On March 2, 2018, Anderson pled guilty to one count of first-degree murder while committing criminal sexual conduct with the remaining counts dismissed. Anderson was then sentenced to life in prison without possibility of parole, the minimum sentence for the crime in Minnesota. As part of the guilty plea, Anderson was asked questions in court about the crime, where he admitted to kidnapping Alayna, sexually assaulting her, and then "leaving her for dead in Cass County". Victim impact statements from Alayna's family were read the same day. Lindstrom commented that he was surprised Anderson took the plea since there was no incentive to do so, claiming that if the case went to jury trial the result would have been the same.

== Aftermath ==
A GoFundMe page was launched on August 21, 2016, to raise money for Alayna's family to help with memorial expenses. The goal was set at $10,000. Roughly $14,000 was raised in eight hours, and it would exceed $40,000 two days later.

On August 23, 2016, community members placed angel figurines and flowers in front of the Ertl residence. On the same day, a candle-lit vigil was held with hundreds of attendees at the St. Anthony Church of Watkins. Alayna was buried at St. Anthony on August 26 after a two-day visitation period at the Ertl Funeral Home.

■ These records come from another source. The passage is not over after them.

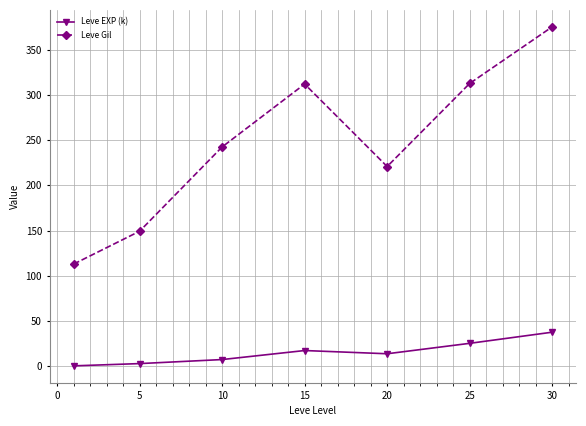

What is the value of the Leve EXP (k) point at the 5th from the left?

13.9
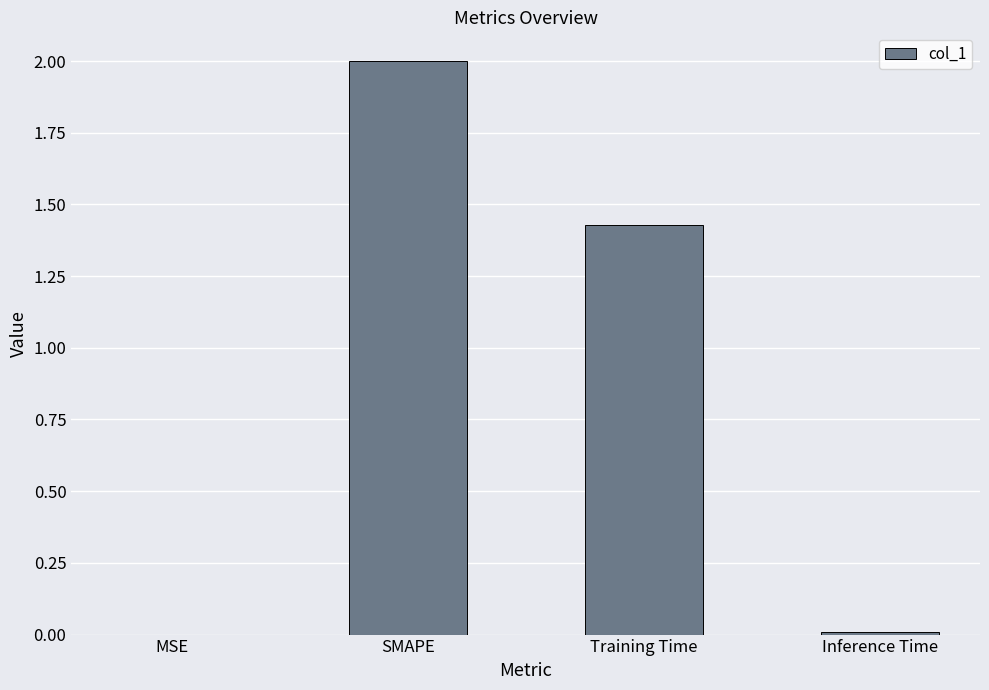

What is the sum of all values?

3.4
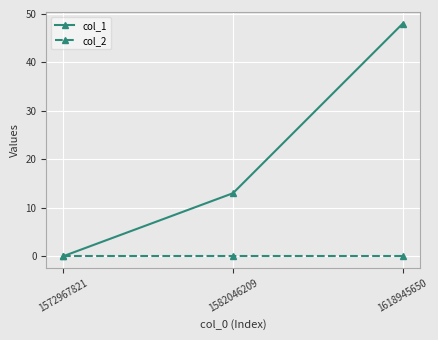

How many distinct data groups are displayed?

2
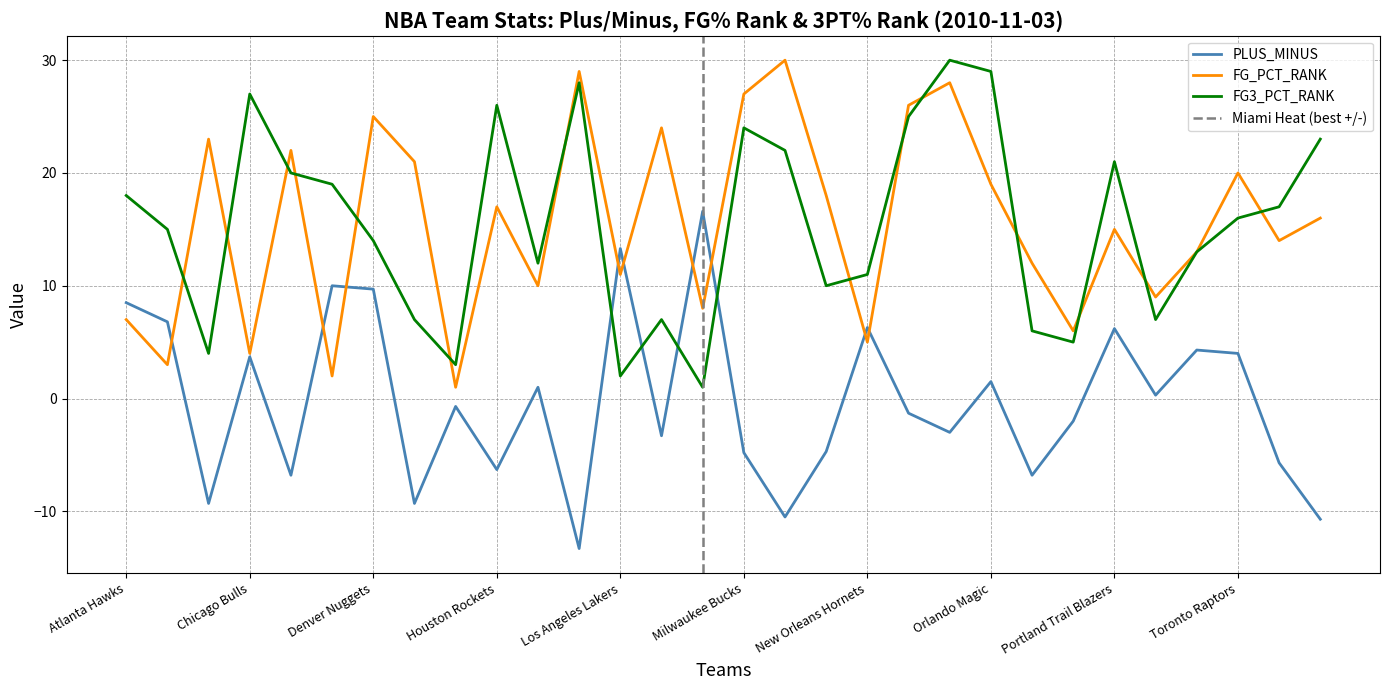

What is the difference between the second highest and second lowest values in the FG3_PCT_RANK series?

27.0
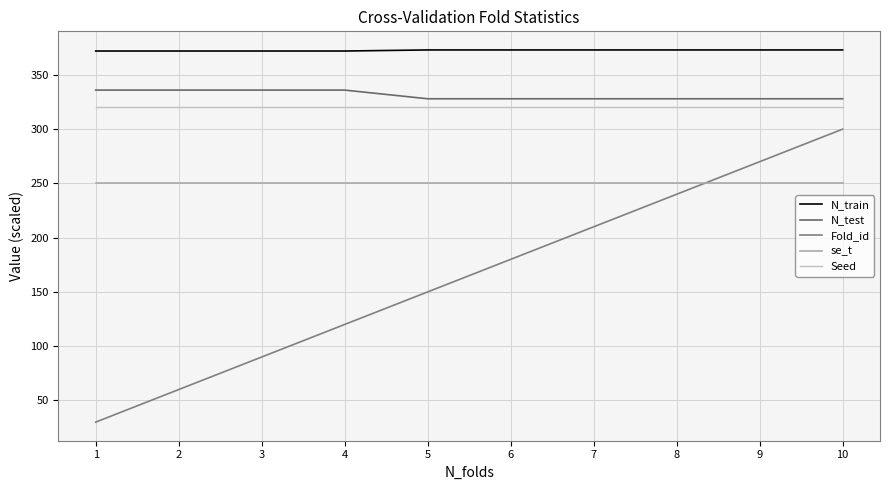

What are all the series names shown in the legend?

N_train, N_test, Fold_id, se_t, Seed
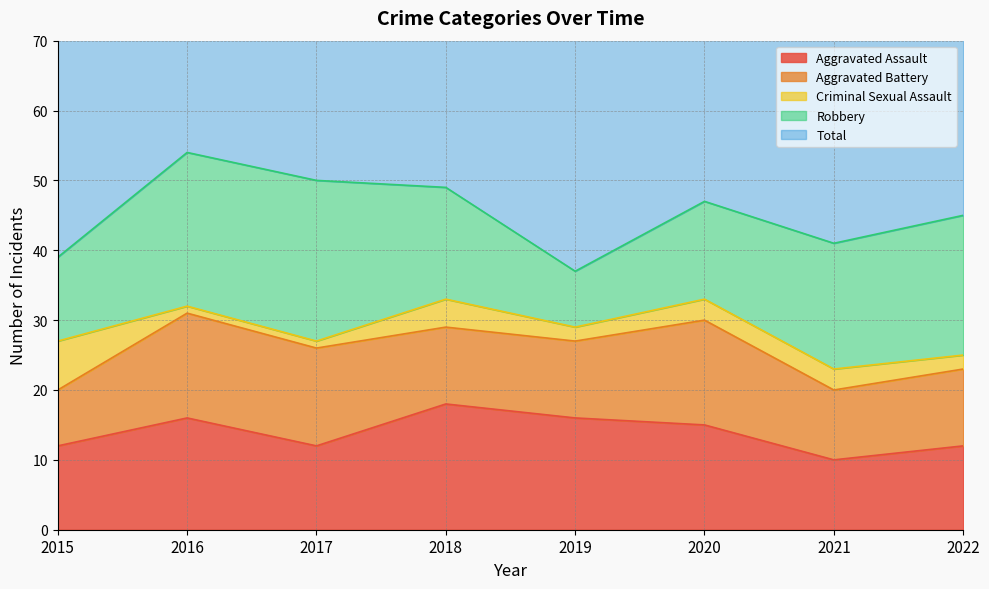

Reading left to right, list all the values displayed in this chart.

Aggravated Assault: 12	16	12	18	16	15	10	12
Aggravated Battery: 8	15	14	11	11	15	10	11
Criminal Sexual Assault: 7	1	1	4	2	3	3	2
Robbery: 12	22	23	16	8	14	18	20
Total: 41	55	50	49	37	49	43	45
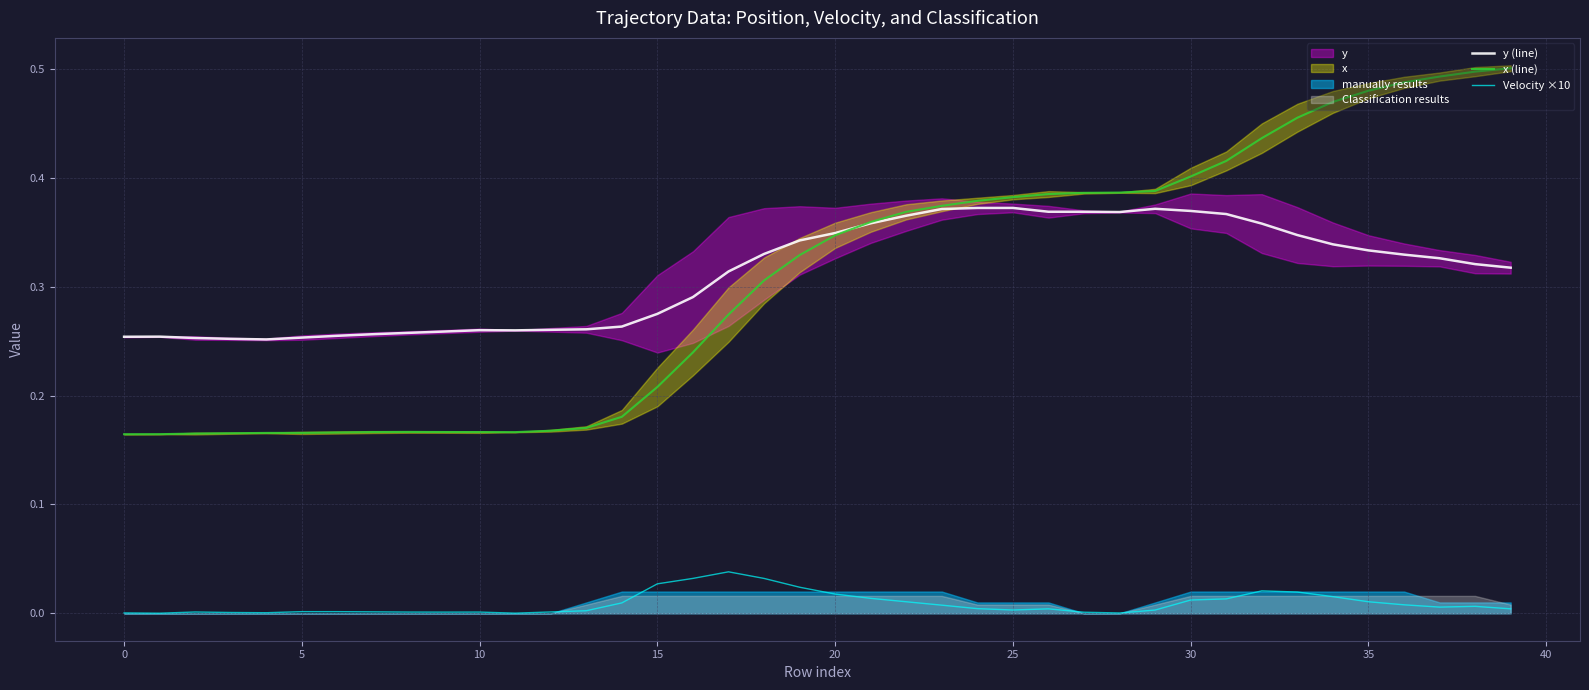

What is the approximate value of x (line) at 11?

0.2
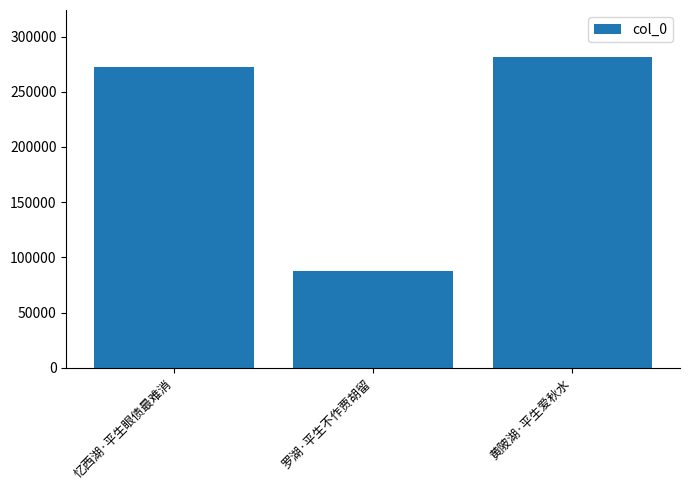

Is it true that the value at 忆西湖·平生眼债最难消 is 56232?

False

On September 10, 2023, as part of a two-year collaboration between various businesses, a life-size statue of Alayna Ertl was erected in McCarthy Park in Watkins.

=== Sharing Alayna Ertl's Love charity ===
On the Halloween of the same year of Alayna's disappearance, Kayla Ertl hosted a public event that doubled as a celebration of Alayna's birthday. This event would later be repeated annually and inspire the creation of the "Sharing Alayna Ertl's Love" charity. The charity collects donations during the annual Halloween party, typically in the form of toys or money, and then distributes them throughout the year to sick children and families in need. The charity has reportedly donated to the St. Cloud Hospital and a Litchfield family who had experienced a loss near the time of the donation. The Halloween party is funded through a separate memorial all-terrain vehicle run event that is based out of a tavern in Forest City.